What to produce: Search the entries below for "left front paw: (374, 604)". Give that line and all the lines after it again, exactly, through the last, without pictures.

[Excerpts from a dataset]

**********

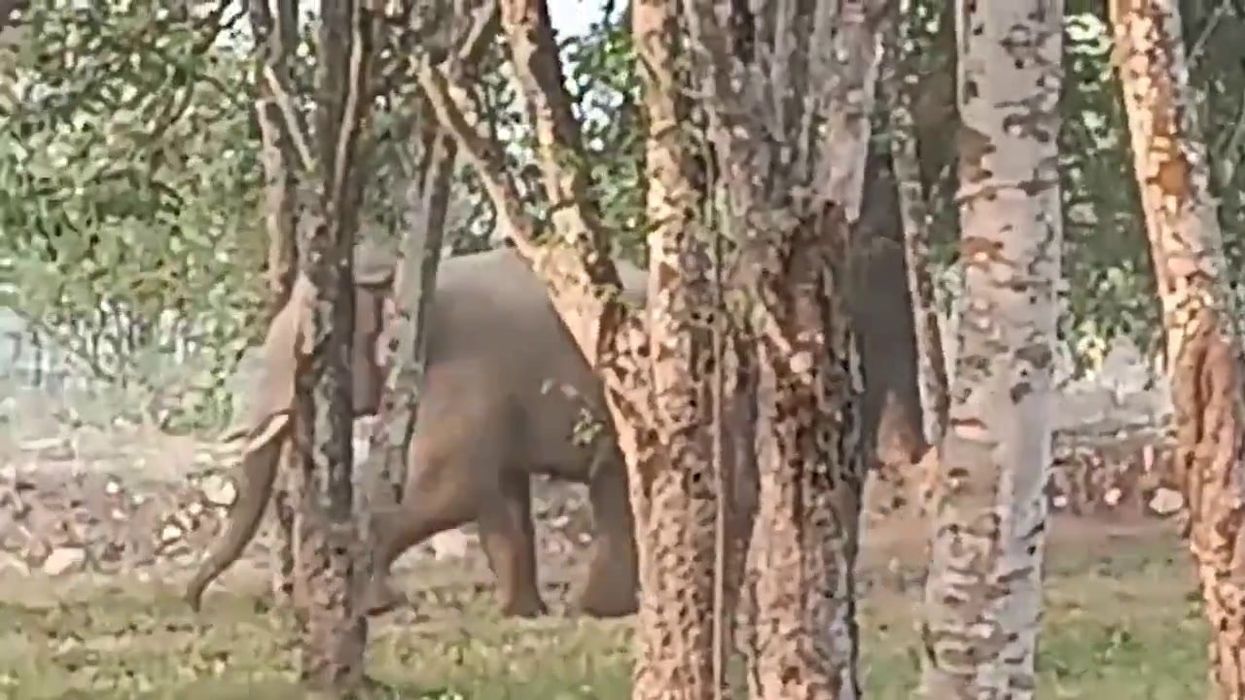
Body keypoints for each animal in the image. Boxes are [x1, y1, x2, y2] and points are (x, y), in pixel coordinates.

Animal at [184, 245, 649, 619]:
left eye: (307, 351)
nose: (193, 603)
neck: (396, 272)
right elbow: (499, 493)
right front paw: (520, 612)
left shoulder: (459, 370)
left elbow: (449, 488)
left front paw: (374, 604)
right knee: (615, 483)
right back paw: (604, 609)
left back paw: (596, 610)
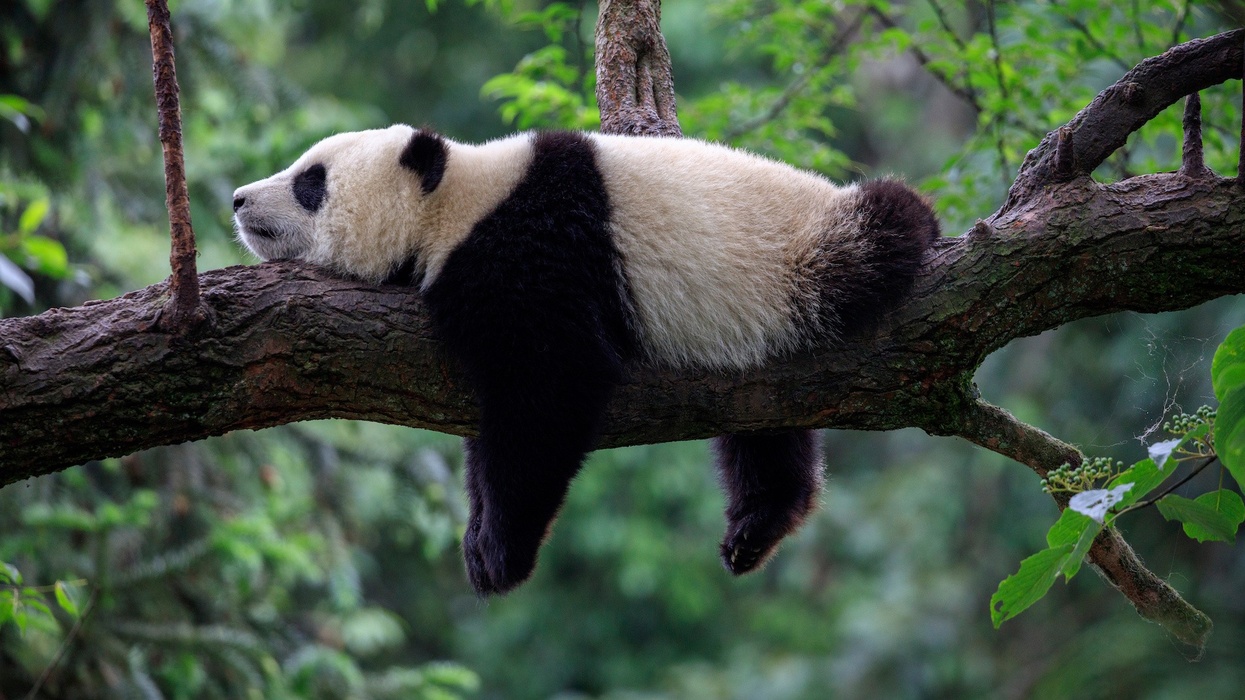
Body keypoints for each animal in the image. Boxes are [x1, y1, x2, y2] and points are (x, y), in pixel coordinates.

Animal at [233, 124, 939, 596]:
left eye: (311, 182)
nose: (239, 199)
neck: (457, 201)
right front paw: (478, 535)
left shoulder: (534, 251)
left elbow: (552, 387)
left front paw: (500, 552)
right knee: (764, 428)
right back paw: (757, 525)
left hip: (804, 258)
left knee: (882, 230)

**********

Task answer:
left front paw: (374, 604)
right knee: (615, 483)
right back paw: (604, 609)
left back paw: (596, 610)
Body keypoints for each animal in the image. Boxes are [x1, y1, x2, y2] and points are (x, y), in pixel coordinates.

Animal at [233, 124, 939, 596]:
left eye: (311, 182)
nose: (239, 199)
neck: (457, 201)
right front paw: (478, 535)
left shoulder: (534, 251)
left elbow: (552, 387)
left front paw: (500, 552)
right knee: (764, 428)
right back paw: (757, 525)
left hip: (804, 258)
left knee: (882, 230)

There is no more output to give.